(Source texts of formatted documents)
******************************
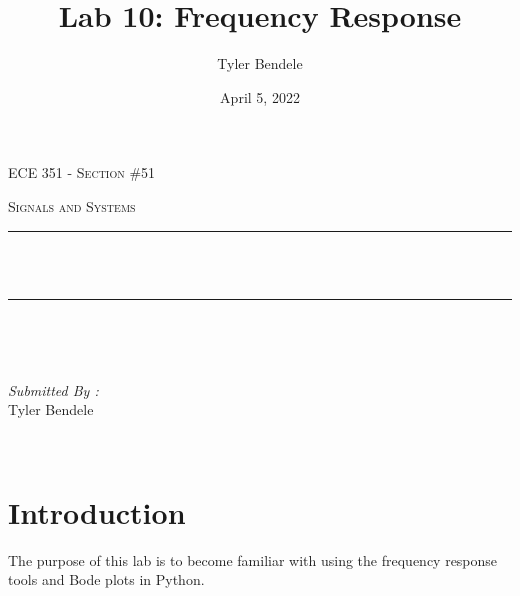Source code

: \documentclass[12pt]{report}
\title{Lab 10: Frequency Response}
\author{Tyler Bendele}
\date{April 5, 2022}
\makeatletter
\let\thetitle\@title
\makeatother
\begin{document}
\begin{titlepage}
\centering
\vspace*{0.5 cm}

\begin{center}    \textsc{\Large   ECE 351 - Section \#51 }\\[2.0 cm]
\end{center}%
\textsc{\Large Signals and Systems  }\\[0.5 cm] %

\rule{\linewidth}{0.2 mm} \\[0.4 cm]
{ \huge \bfseries \thetitle}\\
\rule{\linewidth}{0.2 mm} \\[1.5 cm]
\begin{minipage}{0.4\textwidth}
\begin{flushleft} \large
\end{flushleft}
\end{minipage}~
\begin{minipage}{0.4\textwidth}
\begin{flushright} \large
\emph{Submitted By :} \\
Tyler Bendele
\end{flushright}
\end{minipage}\\[2 cm]
\end{titlepage}
\tableofcontents
\pagebreak
\renewcommand{\thesection}{\arabic{section}}
\section{Introduction}
The purpose of this lab is to become familiar with using the frequency
response tools and Bode plots in Python.
\end{document}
******************************
* **PROBLEM DETAILS**: Copy each line above exactly. Images do not belong in the copy.

* **SOLUTION TO THIS EXERCISE**:
Source code

: \documentclass[12pt]{report}
\title{Lab 10: Frequency Response}
\author{Tyler Bendele}
\date{April 5, 2022}
\makeatletter
\let\thetitle\@title
\makeatother
\begin{document}
\begin{titlepage}
\centering
\vspace*{0.5 cm}

\begin{center}    \textsc{\Large   ECE 351 - Section \#51 }\\[2.0 cm]
\end{center}%
\textsc{\Large Signals and Systems  }\\[0.5 cm] %

\rule{\linewidth}{0.2 mm} \\[0.4 cm]
{ \huge \bfseries \thetitle}\\
\rule{\linewidth}{0.2 mm} \\[1.5 cm]
\begin{minipage}{0.4\textwidth}
\begin{flushleft} \large
\end{flushleft}
\end{minipage}~
\begin{minipage}{0.4\textwidth}
\begin{flushright} \large
\emph{Submitted By :} \\
Tyler Bendele
\end{flushright}
\end{minipage}\\[2 cm]
\end{titlepage}
\tableofcontents
\pagebreak
\renewcommand{\thesection}{\arabic{section}}
\section{Introduction}
The purpose of this lab is to become familiar with using the frequency
response tools and Bode plots in Python.
\end{document}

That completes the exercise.